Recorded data

^^^^^^^^

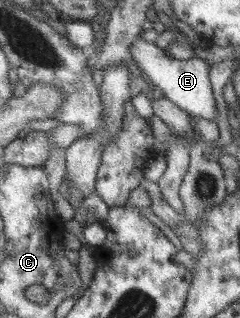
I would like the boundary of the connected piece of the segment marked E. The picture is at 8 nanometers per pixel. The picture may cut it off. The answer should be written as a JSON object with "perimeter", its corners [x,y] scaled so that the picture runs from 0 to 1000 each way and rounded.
{"perimeter":[[[579,116],[550,135],[546,164],[554,189],[600,230],[604,248],[642,270],[663,274],[700,318],[729,324],[733,336],[800,368],[825,365],[900,387],[900,340],[883,283],[875,283],[867,204],[850,189],[817,176],[800,176],[775,192],[692,182],[683,157],[654,151],[642,135],[583,126]]]}

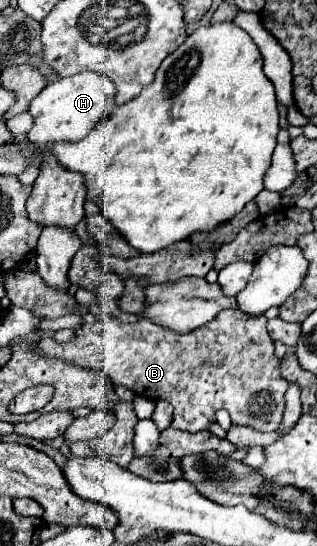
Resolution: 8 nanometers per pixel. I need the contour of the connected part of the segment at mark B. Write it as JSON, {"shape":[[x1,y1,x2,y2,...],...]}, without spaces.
{"shape":[[234,308,222,310,212,322,188,334,166,332,156,324,150,324,150,320,126,324,118,318,104,316,92,324,82,324,76,328,74,338,68,342,58,344,50,336,38,342,38,350,44,354,102,370,114,380,114,384,122,384,138,396,146,396,150,400,168,400,174,406,172,426,192,434,208,430,210,424,216,422,218,410,226,410,232,418,232,424,238,426,248,426,258,432,274,432,278,428,284,412,284,394,288,390,288,382,280,376,280,360,274,356,274,352,266,352,266,348,274,348,274,344,270,344,270,336,266,336,266,316,246,316]]}

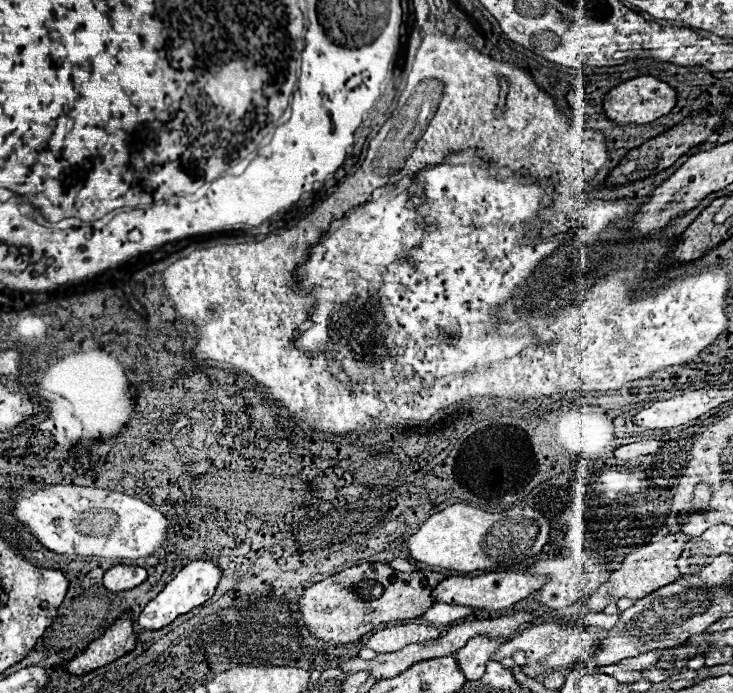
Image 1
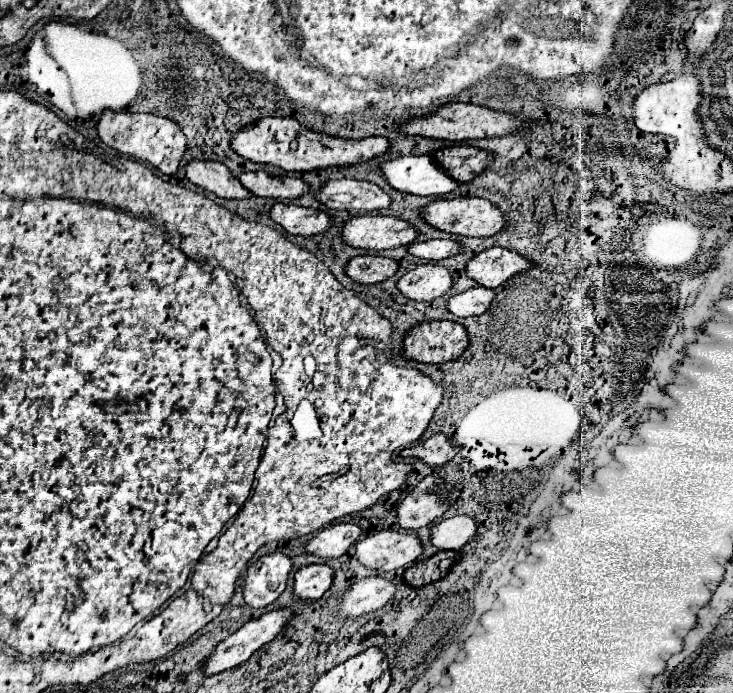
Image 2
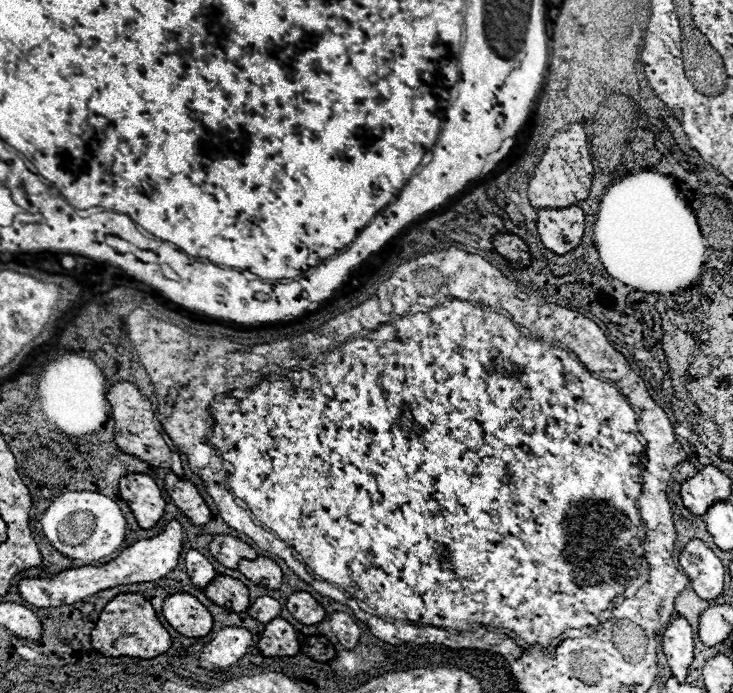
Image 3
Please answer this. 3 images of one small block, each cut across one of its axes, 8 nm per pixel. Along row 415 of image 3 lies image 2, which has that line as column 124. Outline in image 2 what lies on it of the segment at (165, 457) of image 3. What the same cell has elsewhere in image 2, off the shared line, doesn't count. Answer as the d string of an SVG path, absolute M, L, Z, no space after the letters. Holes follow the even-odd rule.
M104 112L100 122L98 122L98 136L102 138L104 144L110 148L128 154L136 160L144 160L152 166L156 166L162 174L176 174L180 160L184 152L188 150L186 146L186 136L182 128L172 122L170 118L162 118L156 114L132 114L132 112Z

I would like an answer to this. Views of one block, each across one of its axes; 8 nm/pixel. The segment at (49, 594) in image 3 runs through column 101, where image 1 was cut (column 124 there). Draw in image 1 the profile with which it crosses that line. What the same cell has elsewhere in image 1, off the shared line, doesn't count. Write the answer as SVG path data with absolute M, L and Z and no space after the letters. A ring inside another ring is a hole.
M112 566L110 570L106 570L104 574L104 586L110 592L124 592L124 590L132 590L138 584L142 584L148 578L146 570L140 566Z

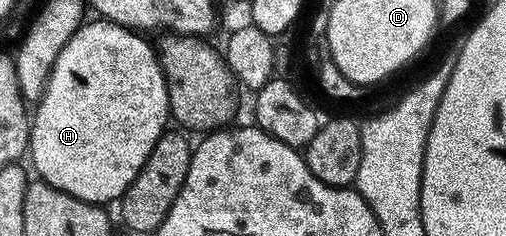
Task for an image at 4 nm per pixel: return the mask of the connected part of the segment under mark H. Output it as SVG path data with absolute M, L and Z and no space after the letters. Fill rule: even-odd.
M108 21L86 22L81 30L71 37L69 43L60 48L57 56L57 64L51 73L49 83L45 87L45 95L35 111L35 118L31 123L31 160L37 166L37 171L42 180L57 191L71 196L82 203L94 205L116 204L125 190L139 177L143 165L147 165L147 157L155 149L155 145L167 134L167 128L171 123L171 112L169 109L169 87L165 83L165 75L161 72L161 60L158 52L149 48L148 38L142 37L138 32L131 31L127 27L120 27L117 23Z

^^^^^^^^

Task statement: Output each record above exactly as written. Skip any pictures.

Finished task:
I would like the boundary of the connected piece of the segment marked E. The picture is at 8 nanometers per pixel. The picture may cut it off. The answer should be written as a JSON object with "perimeter", its corners [x,y] scaled so that the picture runs from 0 to 1000 each way and rounded.
{"perimeter":[[[579,116],[550,135],[546,164],[554,189],[600,230],[604,248],[642,270],[663,274],[700,318],[729,324],[733,336],[800,368],[825,365],[900,387],[900,340],[883,283],[875,283],[867,204],[850,189],[817,176],[800,176],[775,192],[692,182],[683,157],[654,151],[642,135],[583,126]]]}

Resolution: 8 nanometers per pixel. I need the contour of the connected part of the segment at mark B. Write it as JSON, {"shape":[[x1,y1,x2,y2,...],...]}, without spaces.
{"shape":[[234,308,222,310,212,322,188,334,166,332,156,324,150,324,150,320,126,324,118,318,104,316,92,324,82,324,76,328,74,338,68,342,58,344,50,336,38,342,38,350,44,354,102,370,114,380,114,384,122,384,138,396,146,396,150,400,168,400,174,406,172,426,192,434,208,430,210,424,216,422,218,410,226,410,232,418,232,424,238,426,248,426,258,432,274,432,278,428,284,412,284,394,288,390,288,382,280,376,280,360,274,356,274,352,266,352,266,348,274,348,274,344,270,344,270,336,266,336,266,316,246,316]]}

Image 1
Image 2
Image 3
Please answer this. 3 images of one small block, each cut across one of its axes, 8 nm per pixel. Along row 415 of image 3 lies image 2, which has that line as column 124. Outline in image 2 what lies on it of the segment at (165, 457) of image 3. What the same cell has elsewhere in image 2, off the shared line, doesn't count. Answer as the d string of an SVG path, absolute M, L, Z, no space after the letters. Holes follow the even-odd rule.
M104 112L100 122L98 122L98 136L102 138L104 144L110 148L128 154L136 160L144 160L152 166L156 166L162 174L176 174L180 160L184 152L188 150L186 146L186 136L182 128L172 122L170 118L162 118L156 114L132 114L132 112Z

I would like an answer to this. Views of one block, each across one of its axes; 8 nm/pixel. The segment at (49, 594) in image 3 runs through column 101, where image 1 was cut (column 124 there). Draw in image 1 the profile with which it crosses that line. What the same cell has elsewhere in image 1, off the shared line, doesn't count. Write the answer as SVG path data with absolute M, L and Z and no space after the letters. A ring inside another ring is a hole.
M112 566L110 570L106 570L104 574L104 586L110 592L124 592L124 590L132 590L138 584L142 584L148 578L146 570L140 566Z

Task for an image at 4 nm per pixel: return the mask of the connected part of the segment under mark H. Output it as SVG path data with absolute M, L and Z and no space after the letters. Fill rule: even-odd.
M108 21L86 22L81 30L71 37L69 43L60 48L57 56L57 64L51 73L49 83L45 87L45 95L35 111L35 118L31 123L31 160L37 166L37 171L42 180L57 191L71 196L82 203L94 205L116 204L125 190L139 177L143 165L147 165L147 157L155 149L155 145L167 134L167 128L171 123L171 112L169 109L169 87L165 83L165 75L161 72L161 60L158 52L149 48L148 38L142 37L138 32L131 31L127 27L120 27L117 23Z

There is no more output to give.